Some states are also suspicious of attempts to co-opt the trust charter for the benefit of companies that do not specialize in traditional trust services.

One sticking point is whether fintech firms would satisfy the duty of acting as a fiduciary, which is a typical legal obligation for trust companies to place customers' interests above the company's own.

Fiduciary duty should not be turned into a "legal artifice," Grace said. "There's a real danger we can lose some of the control we have over the business and dilute the meaning of a trust charter."

The insistence of states that fintech firms fulfill trust obligations has already complicated the process. When Gemini — a digital currency exchange founded last year by Cameron and Tyler Winklevoss — sought to be recognized as a trust in Washington state, local regulators asked the company to acknowledge it had a fiduciary duty to its customers.

"If you want to have a trust license, we expect you to have fiduciary liability," said Rick Riccobono, the former director of banks for the state's Department of Financial Institutions. "We suggested to them, 'Well, you can't [operate as a trust in Washington] unless you take out all this disclaimer about you're not a fiduciary.'"

The company, he said, complied, and is in the process of obtaining permission to act as a trust company in the state.

Gemini did not respond to requests for comment. But the bitcoin wallet did make changes in its user agreement to conform to Washington state's demands. In a user agreement dated August 2015, the company had previously said, "Under no circumstances will the operation of Gemini be deemed to create a fiduciary or trust relationship." But in the latest version of the document, the company states that for every consumer that entrusts them with fiat currency, "we will be performing as a fiduciary."

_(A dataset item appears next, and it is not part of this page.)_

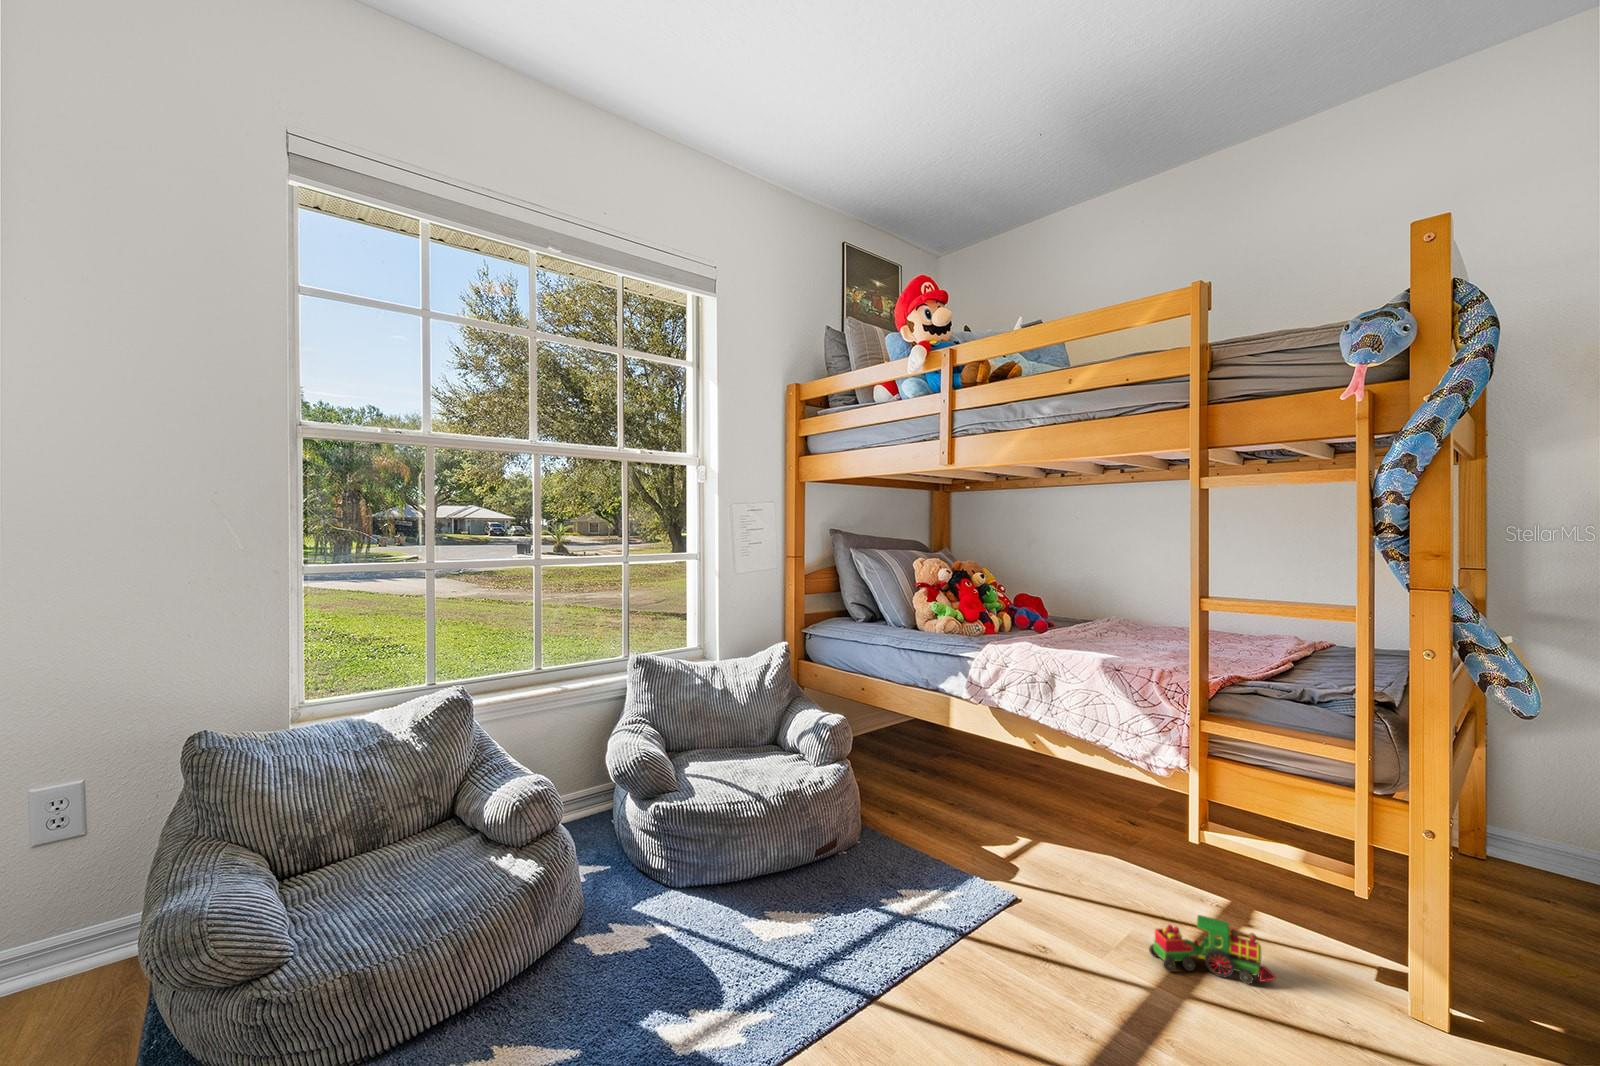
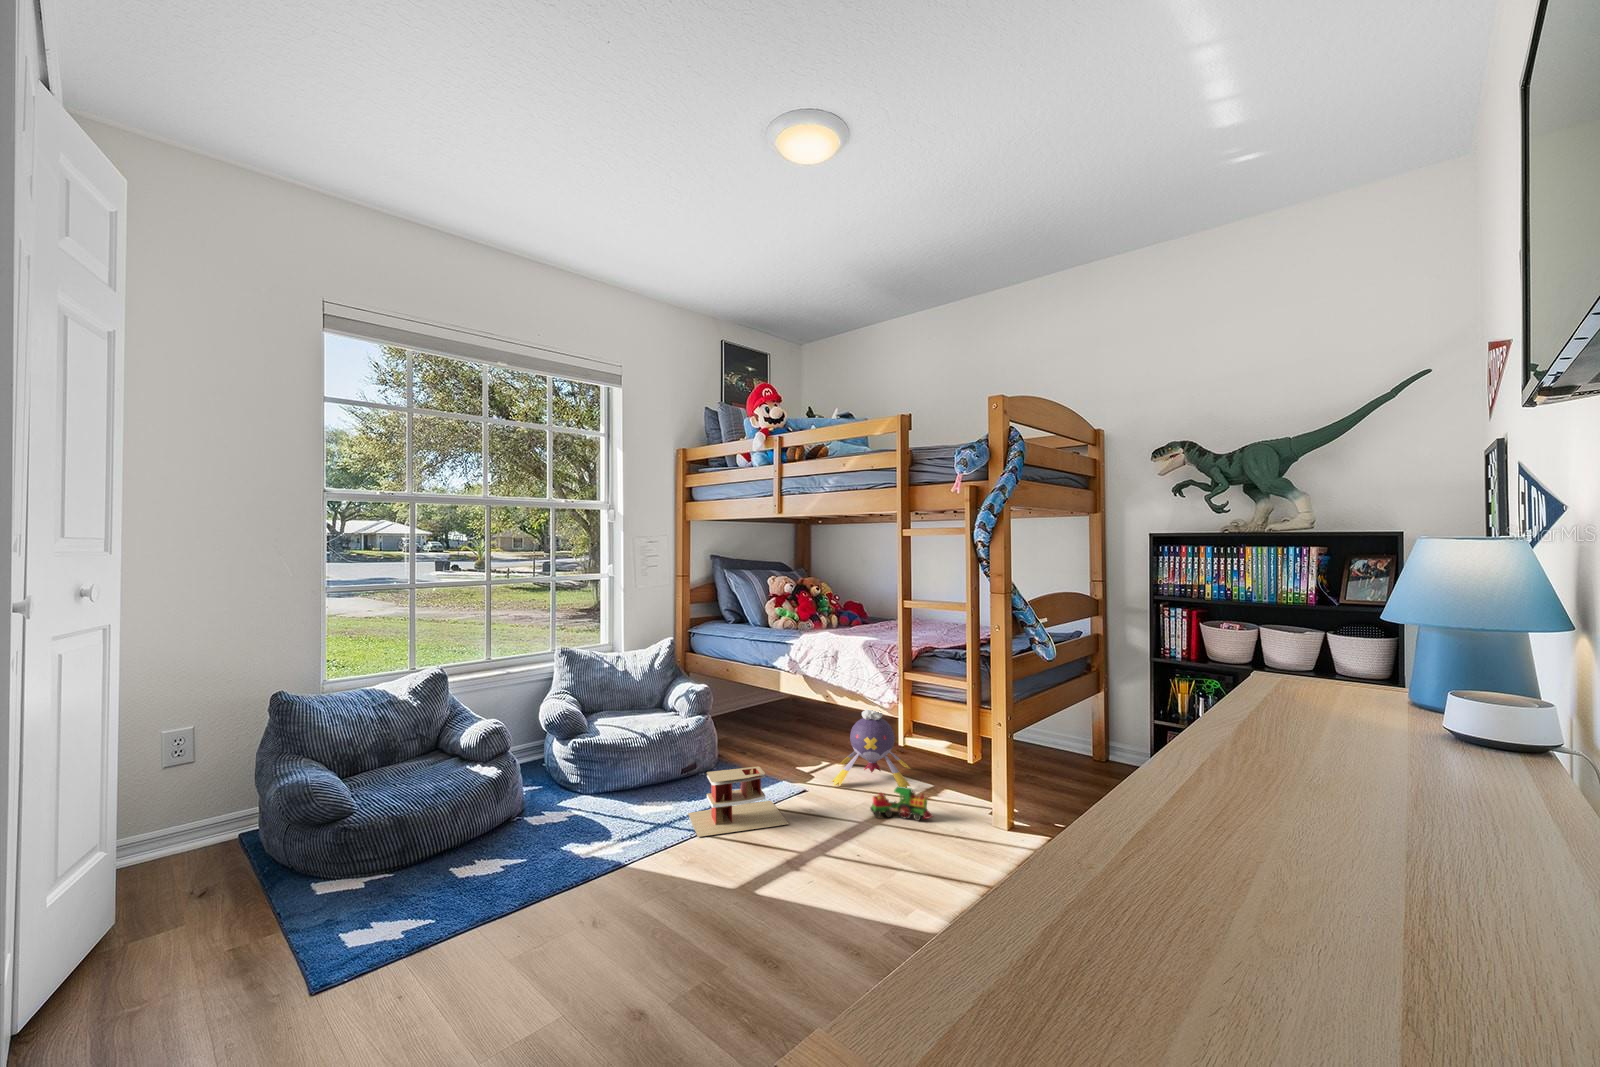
plush toy: none [1046,762,1191,907] -> present [832,709,910,788]
toy house: none [838,866,1020,1003] -> present [688,766,788,837]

Another major obstacle to obtaining a trust charter, particularly for fledgling fintech companies, is higher capital requirements.

Stanford noted that having to hold on to more capital should be part of a firm's consideration about whether to go the trust route. Many newer fintech companies are "burning money just to cover their operating expenses," he said.

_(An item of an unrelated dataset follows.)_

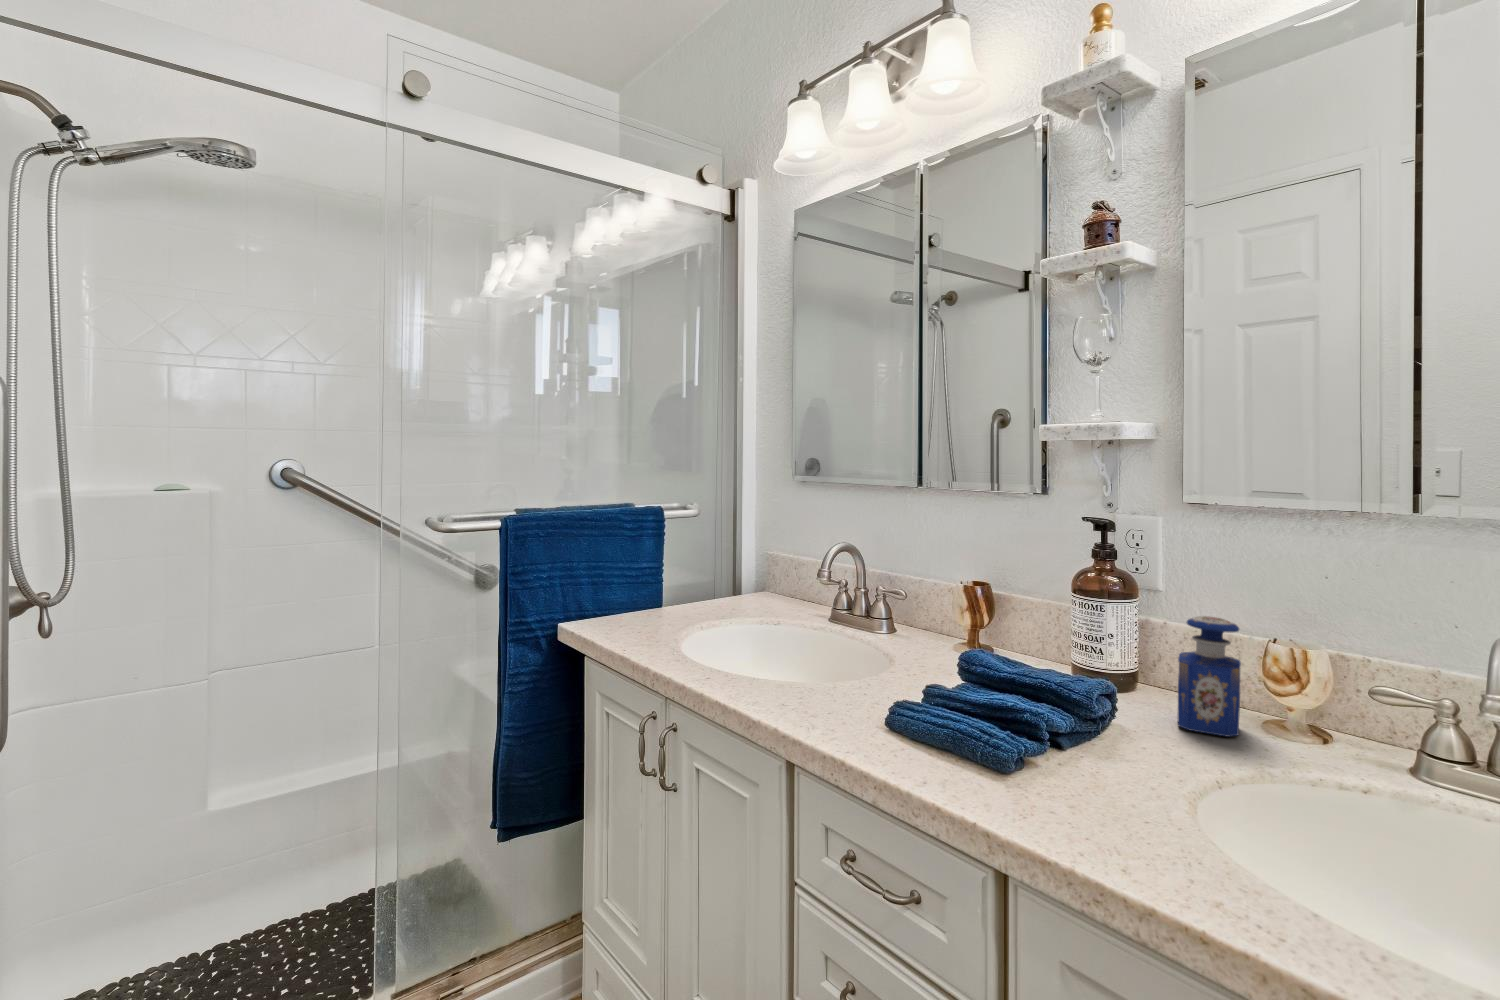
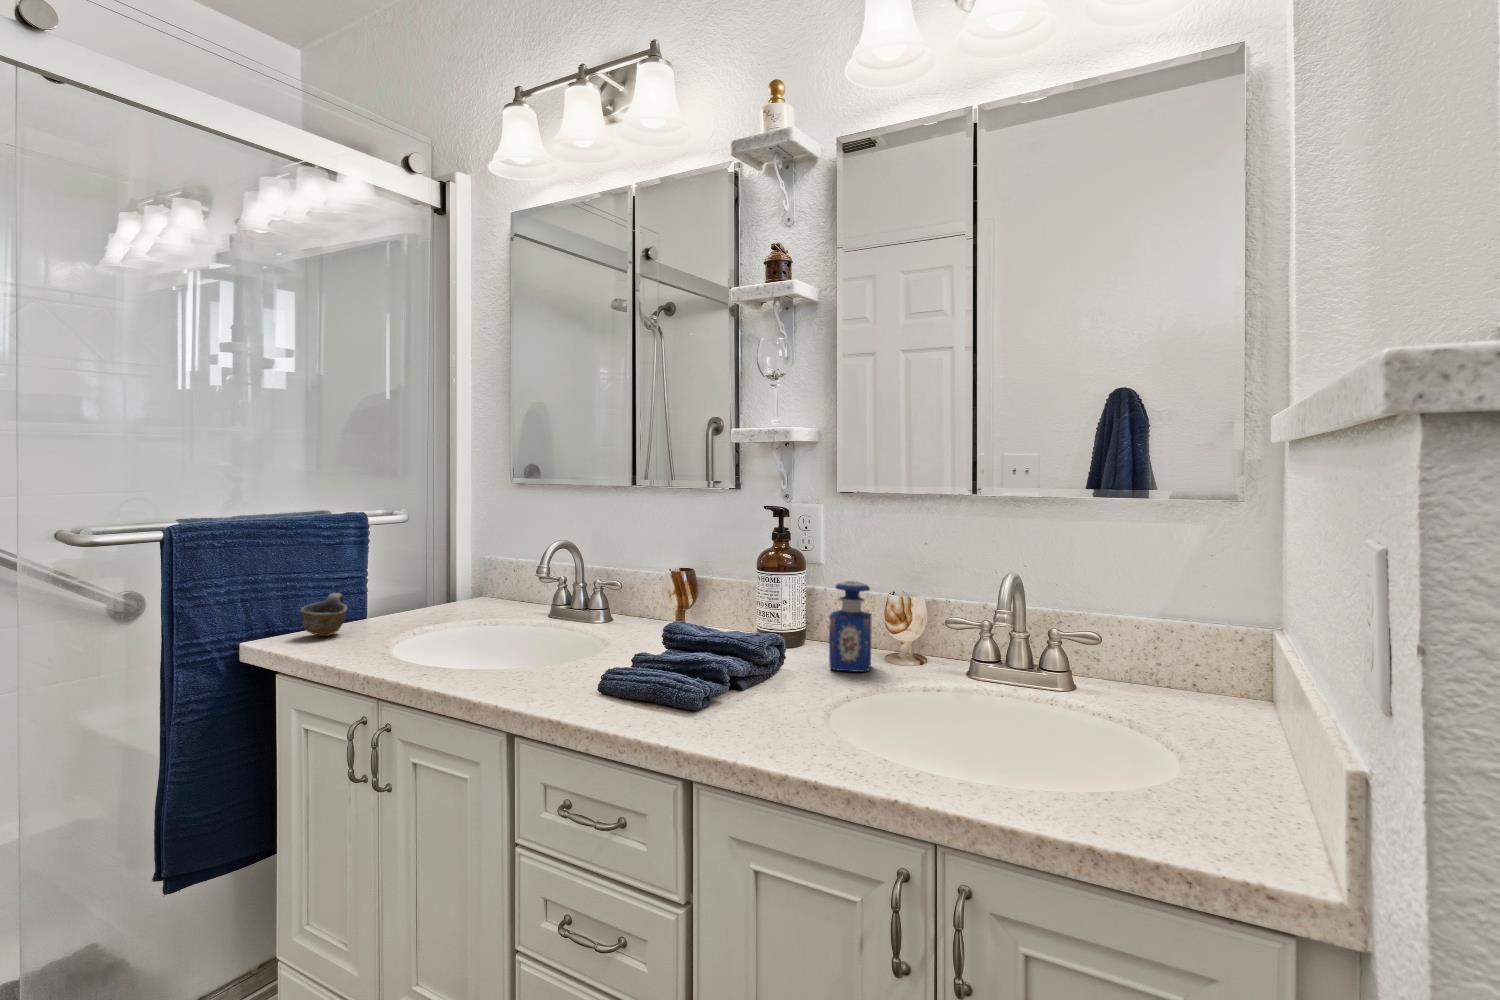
cup: none [605,587,645,628] -> present [301,593,347,636]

There are also other drawbacks to operating as a trust company. For one, trust charters are often modeled after bank charters, which can mean that trusts can expect to be closely supervised. In New York state, even the "limited-purpose trust" charters awarded to Gemini and itBit — which do not allow them to make loans or take deposits — come with periodic examinations.

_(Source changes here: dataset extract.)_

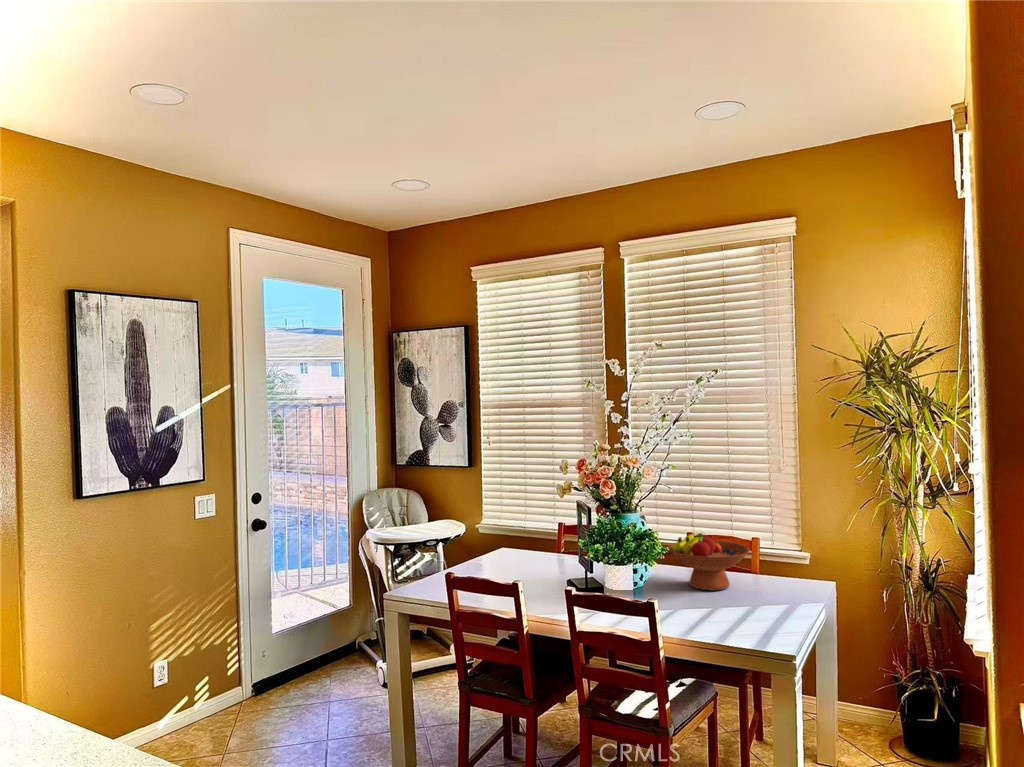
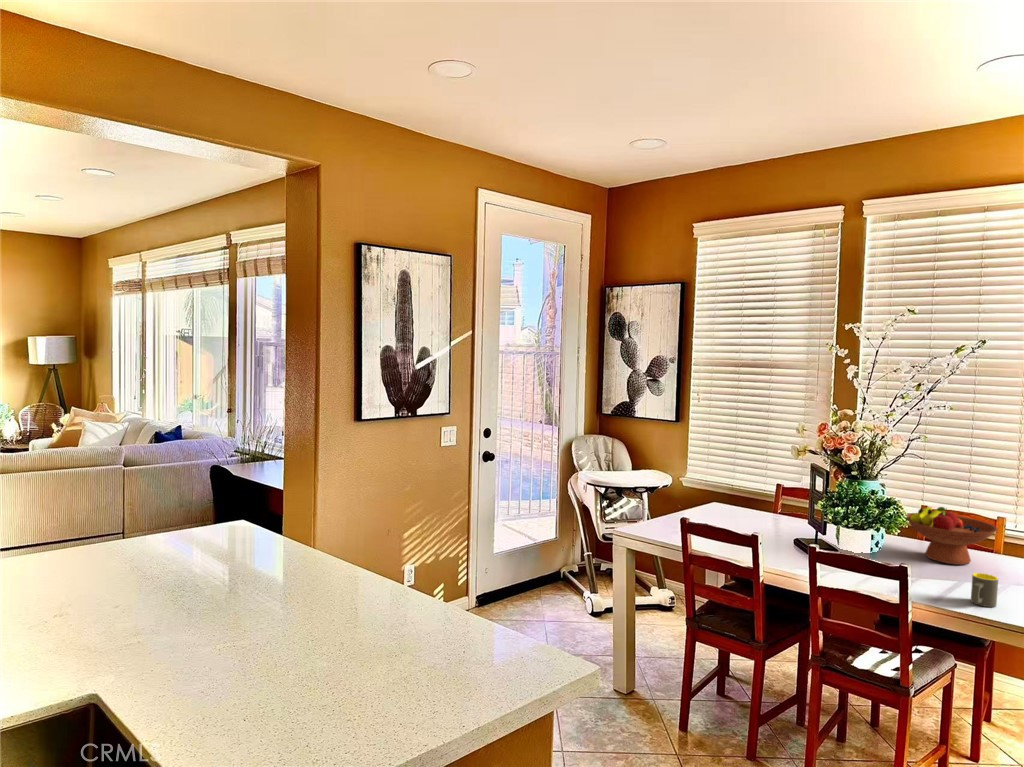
mug: none [718,598,743,633] -> present [971,573,998,607]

But some also believe a separate option already exists for fintech companies to apply for a federal trust charter. As the Office of the Comptroller of the Currency has been exploring the idea of a national limited-purpose fintech charter, the agency already charters non-FDIC-insured trust companies, of which certain fintech companies may already meet the definition.

Vallabhaneni, who works with banks and fintech companies on regulatory matters, argued that some bitcoin companies, by holding the keys to their customers' funds, already do act as a type of fiduciary.

"Why would you want a national charter from the OCC as opposed to one from North Carolina?" said Vallabhaneni. "You have federal pre-emption."

But not everyone agrees with that assessment. Some experts say that a federal trust charter would be much more trouble than it is worth.

"You'd be limiting yourself to doing, if not exclusively, primarily fiduciary activities" like being a trustee, executor and transfer agent, said John Beaty, a partner at Venable. "None of those sound like virtual currency."